__Problem to work on__: Give the data back exactly. Leave out any images.

### Data excerpts

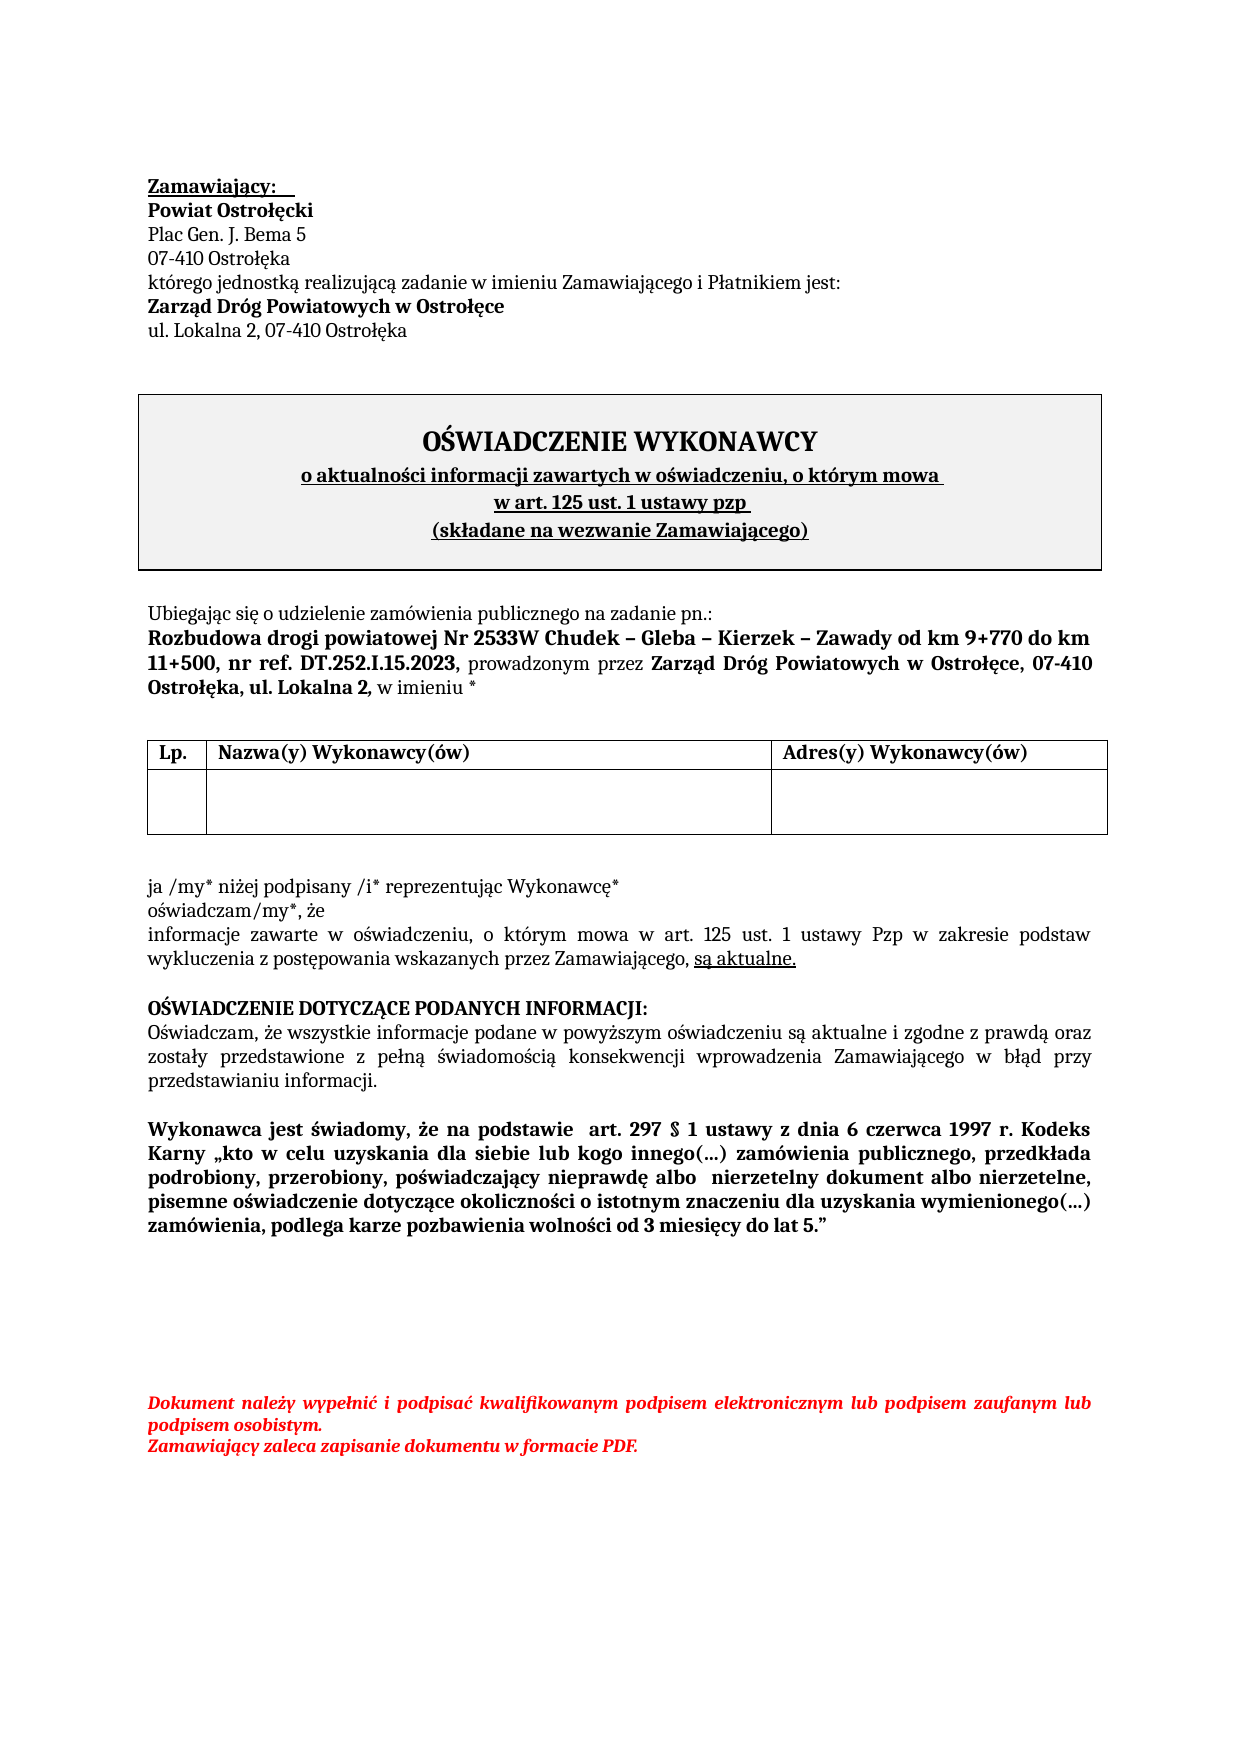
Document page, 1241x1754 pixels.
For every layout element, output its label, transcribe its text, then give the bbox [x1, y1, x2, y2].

text 07-410 Ostrołęka [148, 247, 1093, 271]
table_cell [148, 770, 206, 834]
text Zarząd Dróg Powiatowych w Ostrołęce [148, 295, 1093, 319]
text ja /my* niżej podpisany /i* reprezentując Wykonawcę* [148, 874, 1093, 898]
text Plac Gen. J. Bema 5 [148, 223, 1093, 247]
text Rozbudowa drogi powiatowej Nr 2533W Chudek – Gleba – Kierzek – Zawady od km 9+770 do km 11+500, nr ref. DT.252.I.15.2023, prowadzonym przez Zarząd Dróg Powiatowych w Ostrołęce, 07-410 Ostrołęka, ul. Lokalna 2, w imieniu * [148, 625, 1093, 700]
table_header Lp. [148, 741, 206, 768]
text Ubiegając się o udzielenie zamówienia publicznego na zadanie pn.: [148, 601, 1093, 625]
text OŚWIADCZENIE DOTYCZĄCE PODANYCH INFORMACJI: [148, 997, 1093, 1021]
text ul. Lokalna 2, 07-410 Ostrołęka [148, 319, 1093, 343]
text o aktualności informacji zawartych w oświadczeniu, o którym mowa [139, 460, 1101, 487]
text w art. 125 ust. 1 ustawy pzp [139, 488, 1101, 515]
text (składane na wezwanie Zamawiającego) [139, 515, 1101, 542]
text oświadczam/my*, że [148, 898, 1093, 922]
text Dokument należy wypełnić i podpisać kwalifikowanym podpisem elektronicznym lub podpisem zaufanym lub podpisem osobistym. [148, 1393, 1093, 1436]
text informacje zawarte w oświadczeniu, o którym mowa w art. 125 ust. 1 ustawy Pzp w zakresie podstaw wykluczenia z postępowania wskazanych przez Zamawiającego, są aktualne. [148, 922, 1093, 970]
table_cell [207, 770, 771, 834]
text OŚWIADCZENIE WYKONAWCY [139, 422, 1101, 458]
table_header Adres(y) Wykonawcy(ów) [772, 741, 1107, 768]
text Zamawiający zaleca zapisanie dokumentu w formacie PDF. [148, 1436, 1093, 1458]
table_header Nazwa(y) Wykonawcy(ów) [207, 741, 771, 768]
text Oświadczam, że wszystkie informacje podane w powyższym oświadczeniu są aktualne i zgodne z prawdą oraz zostały przedstawione z pełną świadomością konsekwencji wprowadzenia Zamawiającego w błąd przy przedstawianiu informacji. [148, 1021, 1093, 1092]
text Powiat Ostrołęcki [148, 199, 1093, 223]
text którego jednostką realizującą zadanie w imieniu Zamawiającego i Płatnikiem jest: [148, 271, 1093, 295]
table_cell [772, 770, 1107, 834]
text Wykonawca jest świadomy, że na podstawie art. 297 § 1 ustawy z dnia 6 czerwca 1997 r. Kodeks Karny „kto w celu uzyskania dla siebie lub kogo innego(…) zamówienia publicznego, przedkłada podrobiony, przerobiony, poświadczający nieprawdę albo nierzetelny dokument albo nierzetelne, pisemne oświadczenie dotyczące okoliczności o istotnym znaczeniu dla uzyskania wymienionego(…) zamówienia, podlega karze pozbawienia wolności od 3 miesięcy do lat 5.” [148, 1117, 1093, 1237]
text Zamawiający: [148, 175, 1093, 199]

######

__Task solution__:
Document page, 1241x1754 pixels.
For every layout element, output its label, transcribe its text, then give the bbox [x1, y1, x2, y2].

text 07-410 Ostrołęka [148, 247, 1093, 271]
table_cell [148, 770, 206, 834]
text Zarząd Dróg Powiatowych w Ostrołęce [148, 295, 1093, 319]
text ja /my* niżej podpisany /i* reprezentując Wykonawcę* [148, 874, 1093, 898]
text Plac Gen. J. Bema 5 [148, 223, 1093, 247]
text Rozbudowa drogi powiatowej Nr 2533W Chudek – Gleba – Kierzek – Zawady od km 9+770 do km 11+500, nr ref. DT.252.I.15.2023, prowadzonym przez Zarząd Dróg Powiatowych w Ostrołęce, 07-410 Ostrołęka, ul. Lokalna 2, w imieniu * [148, 625, 1093, 700]
table_header Lp. [148, 741, 206, 768]
text Ubiegając się o udzielenie zamówienia publicznego na zadanie pn.: [148, 601, 1093, 625]
text OŚWIADCZENIE DOTYCZĄCE PODANYCH INFORMACJI: [148, 997, 1093, 1021]
text ul. Lokalna 2, 07-410 Ostrołęka [148, 319, 1093, 343]
text o aktualności informacji zawartych w oświadczeniu, o którym mowa [139, 460, 1101, 487]
text w art. 125 ust. 1 ustawy pzp [139, 488, 1101, 515]
text (składane na wezwanie Zamawiającego) [139, 515, 1101, 542]
text oświadczam/my*, że [148, 898, 1093, 922]
text Dokument należy wypełnić i podpisać kwalifikowanym podpisem elektronicznym lub podpisem zaufanym lub podpisem osobistym. [148, 1393, 1093, 1436]
text informacje zawarte w oświadczeniu, o którym mowa w art. 125 ust. 1 ustawy Pzp w zakresie podstaw wykluczenia z postępowania wskazanych przez Zamawiającego, są aktualne. [148, 922, 1093, 970]
table_cell [207, 770, 771, 834]
text OŚWIADCZENIE WYKONAWCY [139, 422, 1101, 458]
table_header Adres(y) Wykonawcy(ów) [772, 741, 1107, 768]
text Zamawiający zaleca zapisanie dokumentu w formacie PDF. [148, 1436, 1093, 1458]
table_header Nazwa(y) Wykonawcy(ów) [207, 741, 771, 768]
text Oświadczam, że wszystkie informacje podane w powyższym oświadczeniu są aktualne i zgodne z prawdą oraz zostały przedstawione z pełną świadomością konsekwencji wprowadzenia Zamawiającego w błąd przy przedstawianiu informacji. [148, 1021, 1093, 1092]
text Powiat Ostrołęcki [148, 199, 1093, 223]
text którego jednostką realizującą zadanie w imieniu Zamawiającego i Płatnikiem jest: [148, 271, 1093, 295]
table_cell [772, 770, 1107, 834]
text Wykonawca jest świadomy, że na podstawie art. 297 § 1 ustawy z dnia 6 czerwca 1997 r. Kodeks Karny „kto w celu uzyskania dla siebie lub kogo innego(…) zamówienia publicznego, przedkłada podrobiony, przerobiony, poświadczający nieprawdę albo nierzetelny dokument albo nierzetelne, pisemne oświadczenie dotyczące okoliczności o istotnym znaczeniu dla uzyskania wymienionego(…) zamówienia, podlega karze pozbawienia wolności od 3 miesięcy do lat 5.” [148, 1117, 1093, 1237]
text Zamawiający: [148, 175, 1093, 199]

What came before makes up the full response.